It seems like most people are just asking for the simple function piping everyone expects from the |> syntax, but that doesn't look likely to happen.



I don't actually see why `|> await foo(bar)` wouldn't be acceptable if you must support futures.

I'm not a JS dev so idk what member property support is.


Seems like it'd force the rest of the pipeline to be peppered with `await` which might not be desirable

    "bar"
    |> await getFuture(%);
    |> baz(await %);
    |> bat(await %);
My guess is the TC committee would want this to be more seamless.

This also gets weird because if the `|>` is a special function that sends in a magic `%` parameter, it'd have to be context sensitive to whether or not an `async` thing happens within the bounds. Whether or not it does will determine if the subsequent pipes are dealing with a future of % or just % directly.


It wouldn't though? The first await would... await the value out of the future. You still do the syntactic transformation with the magic parameter. In your example you're awaiting the future returned by getFuture twice and improperly awaiting the output of baz (which isn't async in the example).

In reality it would look like:

    "bar"
    |> await getFuture()
    |> baz()
    |> await bat()
(assuming getFuture and bat are both async). You do need |> to be aware of the case where the await keyword is present, but that's about it. The above would effectively transform to:

    await bat(baz(await getFuture("bar")));
I don't see the problem with this.


Correct me if I'm wrong, but if you use the below syntax

  "bar"
    |> await getFuture()
How would you disambiguate it from your intended meaning and the below:

  "bar"
    |> await getFutureAsyncFactory()
Basically, an async function that returns a function which is intended to be the pipeline processor.

Typically in JS you do this with parens like so:

(await getFutureAsyncFactory())("input")

*What is being asked*:
Answer these questions about the pipe operator discussion:
1. Who does one commenter guess would want the pipeline to be more seamless?
2. What line does the example with getFuture, baz and bat effectively transform to?
3. According to the last comment, what do you typically use in JS to call a function returned by an async factory?

[Chart understanding data]
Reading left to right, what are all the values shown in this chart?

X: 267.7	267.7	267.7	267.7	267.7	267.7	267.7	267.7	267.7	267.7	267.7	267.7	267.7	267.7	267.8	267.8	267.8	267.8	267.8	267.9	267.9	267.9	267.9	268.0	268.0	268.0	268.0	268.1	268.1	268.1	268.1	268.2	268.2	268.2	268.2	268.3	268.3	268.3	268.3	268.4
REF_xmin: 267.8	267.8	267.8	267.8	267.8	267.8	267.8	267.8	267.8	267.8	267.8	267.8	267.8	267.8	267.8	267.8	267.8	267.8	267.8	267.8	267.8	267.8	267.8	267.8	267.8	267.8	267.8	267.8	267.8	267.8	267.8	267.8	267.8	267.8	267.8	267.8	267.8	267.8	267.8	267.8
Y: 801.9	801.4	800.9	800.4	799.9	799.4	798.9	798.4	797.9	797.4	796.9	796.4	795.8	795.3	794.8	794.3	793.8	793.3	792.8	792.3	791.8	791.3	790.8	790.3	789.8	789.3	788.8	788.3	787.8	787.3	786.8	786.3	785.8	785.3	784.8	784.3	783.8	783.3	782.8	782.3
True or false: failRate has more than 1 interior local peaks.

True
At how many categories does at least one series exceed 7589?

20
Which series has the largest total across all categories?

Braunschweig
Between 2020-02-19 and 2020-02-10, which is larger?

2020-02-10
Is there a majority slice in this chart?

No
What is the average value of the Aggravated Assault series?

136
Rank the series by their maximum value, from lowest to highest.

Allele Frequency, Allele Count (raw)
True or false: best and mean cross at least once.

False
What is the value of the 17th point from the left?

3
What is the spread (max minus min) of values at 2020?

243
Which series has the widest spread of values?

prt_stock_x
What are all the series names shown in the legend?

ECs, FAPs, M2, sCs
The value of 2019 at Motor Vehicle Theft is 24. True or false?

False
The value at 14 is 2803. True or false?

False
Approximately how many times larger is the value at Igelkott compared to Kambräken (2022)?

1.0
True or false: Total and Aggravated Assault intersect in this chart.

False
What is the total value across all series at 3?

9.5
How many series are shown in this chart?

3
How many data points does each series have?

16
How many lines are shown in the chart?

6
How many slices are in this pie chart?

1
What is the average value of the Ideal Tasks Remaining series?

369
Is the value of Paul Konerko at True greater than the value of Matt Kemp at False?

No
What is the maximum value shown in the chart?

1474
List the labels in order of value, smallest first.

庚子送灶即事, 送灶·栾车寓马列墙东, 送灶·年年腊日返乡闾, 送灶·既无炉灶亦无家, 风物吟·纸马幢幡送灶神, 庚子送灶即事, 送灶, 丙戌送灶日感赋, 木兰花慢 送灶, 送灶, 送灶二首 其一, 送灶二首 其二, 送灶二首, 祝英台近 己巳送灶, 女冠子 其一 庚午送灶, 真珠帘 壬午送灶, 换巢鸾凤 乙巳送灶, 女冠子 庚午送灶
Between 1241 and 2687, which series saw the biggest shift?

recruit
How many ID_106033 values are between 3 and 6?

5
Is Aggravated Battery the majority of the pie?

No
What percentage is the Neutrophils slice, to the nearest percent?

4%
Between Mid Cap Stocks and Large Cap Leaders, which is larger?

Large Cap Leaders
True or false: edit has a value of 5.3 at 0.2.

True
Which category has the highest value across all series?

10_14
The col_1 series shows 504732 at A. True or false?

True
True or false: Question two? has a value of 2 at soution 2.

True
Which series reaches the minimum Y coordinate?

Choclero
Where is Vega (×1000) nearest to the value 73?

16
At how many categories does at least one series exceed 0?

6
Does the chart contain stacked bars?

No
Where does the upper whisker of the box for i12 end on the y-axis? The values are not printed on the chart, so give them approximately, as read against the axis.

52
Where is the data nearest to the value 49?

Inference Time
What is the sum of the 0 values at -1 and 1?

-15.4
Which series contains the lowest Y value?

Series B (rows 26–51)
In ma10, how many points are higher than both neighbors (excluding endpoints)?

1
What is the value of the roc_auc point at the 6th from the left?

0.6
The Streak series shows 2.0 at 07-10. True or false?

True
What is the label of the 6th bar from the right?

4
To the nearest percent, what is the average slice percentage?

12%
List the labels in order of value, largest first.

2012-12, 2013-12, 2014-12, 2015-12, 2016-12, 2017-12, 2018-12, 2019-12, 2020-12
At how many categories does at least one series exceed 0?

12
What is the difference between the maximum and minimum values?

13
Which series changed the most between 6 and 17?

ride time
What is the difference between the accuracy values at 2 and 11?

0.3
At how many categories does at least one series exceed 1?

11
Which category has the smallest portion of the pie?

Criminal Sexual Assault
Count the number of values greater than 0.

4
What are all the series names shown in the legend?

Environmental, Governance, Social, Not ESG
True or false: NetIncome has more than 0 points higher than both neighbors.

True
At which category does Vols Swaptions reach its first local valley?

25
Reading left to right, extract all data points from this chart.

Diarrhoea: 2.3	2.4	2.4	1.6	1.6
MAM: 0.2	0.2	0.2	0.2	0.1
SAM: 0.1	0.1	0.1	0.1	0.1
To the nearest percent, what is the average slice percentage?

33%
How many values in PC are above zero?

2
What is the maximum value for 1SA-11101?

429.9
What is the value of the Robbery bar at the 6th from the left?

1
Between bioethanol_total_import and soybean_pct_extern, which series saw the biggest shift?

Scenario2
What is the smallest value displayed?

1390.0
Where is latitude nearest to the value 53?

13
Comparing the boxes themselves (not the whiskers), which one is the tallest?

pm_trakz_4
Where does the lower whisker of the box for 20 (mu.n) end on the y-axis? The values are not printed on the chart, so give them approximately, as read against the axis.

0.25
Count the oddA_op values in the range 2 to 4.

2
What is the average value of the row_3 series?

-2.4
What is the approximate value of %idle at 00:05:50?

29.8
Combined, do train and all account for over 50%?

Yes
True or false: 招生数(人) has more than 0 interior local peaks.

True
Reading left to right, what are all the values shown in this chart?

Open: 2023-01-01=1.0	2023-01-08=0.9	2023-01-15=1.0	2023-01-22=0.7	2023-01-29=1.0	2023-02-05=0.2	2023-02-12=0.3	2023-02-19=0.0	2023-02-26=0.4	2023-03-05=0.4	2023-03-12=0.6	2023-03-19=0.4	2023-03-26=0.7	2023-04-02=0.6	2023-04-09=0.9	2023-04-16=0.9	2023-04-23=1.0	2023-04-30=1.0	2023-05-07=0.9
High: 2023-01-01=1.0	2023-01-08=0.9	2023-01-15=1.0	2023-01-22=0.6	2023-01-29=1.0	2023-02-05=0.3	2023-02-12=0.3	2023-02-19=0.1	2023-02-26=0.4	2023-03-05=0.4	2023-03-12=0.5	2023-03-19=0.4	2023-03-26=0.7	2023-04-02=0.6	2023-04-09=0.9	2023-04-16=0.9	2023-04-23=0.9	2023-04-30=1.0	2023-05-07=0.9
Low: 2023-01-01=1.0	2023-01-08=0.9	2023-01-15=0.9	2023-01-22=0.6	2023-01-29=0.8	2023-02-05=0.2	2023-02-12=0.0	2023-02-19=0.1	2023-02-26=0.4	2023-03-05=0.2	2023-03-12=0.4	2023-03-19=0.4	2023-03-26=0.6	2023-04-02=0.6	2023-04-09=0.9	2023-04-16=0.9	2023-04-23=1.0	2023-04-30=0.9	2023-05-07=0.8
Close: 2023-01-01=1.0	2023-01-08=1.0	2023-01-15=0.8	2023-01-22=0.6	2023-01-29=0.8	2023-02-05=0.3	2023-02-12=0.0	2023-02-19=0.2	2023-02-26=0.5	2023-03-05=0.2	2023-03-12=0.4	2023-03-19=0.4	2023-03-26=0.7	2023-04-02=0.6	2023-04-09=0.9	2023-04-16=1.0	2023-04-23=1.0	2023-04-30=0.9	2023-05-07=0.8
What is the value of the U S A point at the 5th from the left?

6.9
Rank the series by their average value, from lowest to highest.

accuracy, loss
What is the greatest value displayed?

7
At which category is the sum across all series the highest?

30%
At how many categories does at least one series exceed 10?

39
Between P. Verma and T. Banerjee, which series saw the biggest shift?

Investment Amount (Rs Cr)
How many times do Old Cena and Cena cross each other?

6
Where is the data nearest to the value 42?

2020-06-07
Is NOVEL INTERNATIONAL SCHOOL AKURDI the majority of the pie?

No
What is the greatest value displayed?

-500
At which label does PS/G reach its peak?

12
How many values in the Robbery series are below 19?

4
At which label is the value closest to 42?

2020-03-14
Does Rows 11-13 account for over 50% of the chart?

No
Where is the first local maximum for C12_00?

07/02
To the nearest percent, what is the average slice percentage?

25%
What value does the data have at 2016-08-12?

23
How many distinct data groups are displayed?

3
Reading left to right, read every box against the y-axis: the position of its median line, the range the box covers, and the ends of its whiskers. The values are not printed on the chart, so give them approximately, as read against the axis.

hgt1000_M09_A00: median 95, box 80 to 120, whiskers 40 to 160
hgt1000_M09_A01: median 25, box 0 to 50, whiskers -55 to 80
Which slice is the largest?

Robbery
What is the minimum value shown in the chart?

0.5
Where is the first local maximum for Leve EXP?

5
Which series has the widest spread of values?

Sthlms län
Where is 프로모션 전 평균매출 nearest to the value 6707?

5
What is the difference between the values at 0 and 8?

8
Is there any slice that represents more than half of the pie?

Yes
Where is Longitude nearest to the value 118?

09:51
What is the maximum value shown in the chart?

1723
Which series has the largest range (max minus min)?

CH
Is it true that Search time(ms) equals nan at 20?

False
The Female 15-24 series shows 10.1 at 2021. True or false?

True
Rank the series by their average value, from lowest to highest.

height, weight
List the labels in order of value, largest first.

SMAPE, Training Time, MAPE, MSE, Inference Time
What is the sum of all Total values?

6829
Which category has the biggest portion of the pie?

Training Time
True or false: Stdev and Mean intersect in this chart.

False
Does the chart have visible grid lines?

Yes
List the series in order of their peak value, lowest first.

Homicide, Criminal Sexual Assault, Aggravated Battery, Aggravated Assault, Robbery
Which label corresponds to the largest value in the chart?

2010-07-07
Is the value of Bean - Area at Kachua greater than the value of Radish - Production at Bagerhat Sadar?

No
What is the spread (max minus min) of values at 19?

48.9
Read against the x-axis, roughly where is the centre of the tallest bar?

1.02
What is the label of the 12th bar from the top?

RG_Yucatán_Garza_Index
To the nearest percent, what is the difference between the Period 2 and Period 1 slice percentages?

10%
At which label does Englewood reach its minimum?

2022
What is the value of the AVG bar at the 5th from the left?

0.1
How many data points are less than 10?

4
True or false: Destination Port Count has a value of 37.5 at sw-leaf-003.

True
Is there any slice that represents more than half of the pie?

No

*Response box*:
1. The TC committee.
2. await bat(baz(await getFuture("bar")));
3. Parens, as in (await getFutureAsyncFactory())("input").